***** Data listing
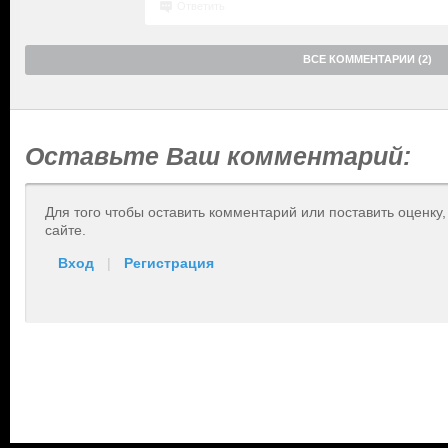
Ответить
ВСЕ КОММЕНТАРИИ (2)
Оставьте Ваш комментарий:
Для того чтобы оставить комментарий или поставить оценку
сайте.
Вход
|
Регистрация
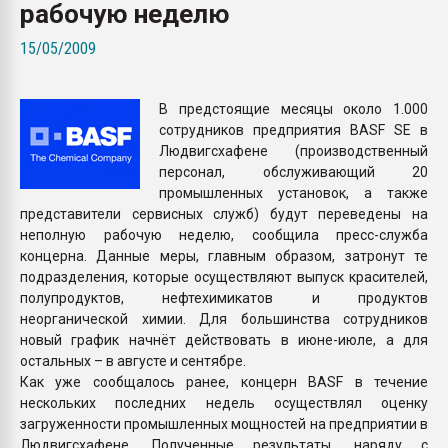
рабочую неделю
Всё, что касается выду
бутылок
15/05/2009
ПЕРЕЙТИ НА 
В предстоящие месяцы около 1.000
сотрудников предприятия BASF SE в
Людвигсхафене (производственный
персонал, обслуживающий 20
промышленных установок, а также
представители сервисных служб) будут переведены на
неполную рабочую неделю, сообщила пресс-служба
концерна. Данные меры, главным образом, затронут те
подразделения, которые осуществляют выпуск красителей,
полупродуктов, нефтехимикатов и продуктов
неорганической химии. Для большинства сотрудников
новый график начнёт действовать в июне-июле, а для
остальных – в августе и сентябре.
Как уже сообщалось ранее, концерн BASF в течение
нескольких последних недель осуществлял оценку
загруженности промышленных мощностей на предприятии в
Людвигсхафене. Полученные результаты, наряду с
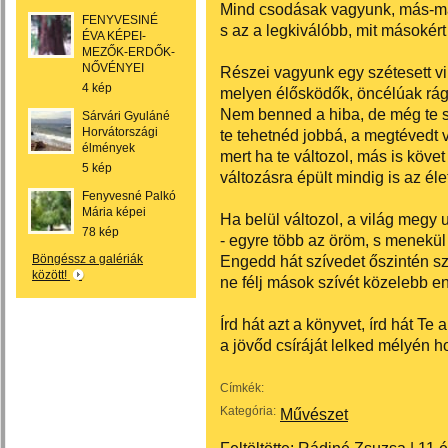
Mind csodásak vagyunk, más-m
FENYVESINÉ
s az a legkiválóbb, mit másokért
ÉVA KÉPEI-
MEZŐK-ERDŐK-
NŐVÉNYEI
Részei vagyunk egy szétesett vi
4 kép
melyen élősködők, öncélúak rá
Nem benned a hiba, de még te s
Sárvári Gyuláné
Horvátországi
te tehetnéd jobbá, a megtévedt v
élmények
mert ha te változol, más is követ
5 kép
változásra épült mindig is az éle
Fenyvesné Palkó
Mária képei
Ha belül változol, a világ megy 
78 kép
- egyre több az öröm, s menekül
Böngéssz a galériák
Engedd hát szívedet őszintén sz
között!
ne félj mások szívét közelebb e
Írd hát azt a könyvet, írd hát Te 
a jövőd csíráját lelked mélyén h
Címkék:
Kategória:
Művészet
**********
= Work task =
The line containing "s az a legkiválóbb, mit másokért" marks where to begin; copy it and every later line exactly, through the end of the data.

= Solution to the problem =
s az a legkiválóbb, mit másokért
ÉVA KÉPEI-
MEZŐK-ERDŐK-
NŐVÉNYEI
Részei vagyunk egy szétesett vi
4 kép
melyen élősködők, öncélúak rá
Nem benned a hiba, de még te s
Sárvári Gyuláné
Horvátországi
te tehetnéd jobbá, a megtévedt v
élmények
mert ha te változol, más is követ
5 kép
változásra épült mindig is az éle
Fenyvesné Palkó
Mária képei
Ha belül változol, a világ megy 
78 kép
- egyre több az öröm, s menekül
Böngéssz a galériák
Engedd hát szívedet őszintén sz
között!
ne félj mások szívét közelebb e
Írd hát azt a könyvet, írd hát Te 
a jövőd csíráját lelked mélyén h
Címkék:
Kategória:
Művészet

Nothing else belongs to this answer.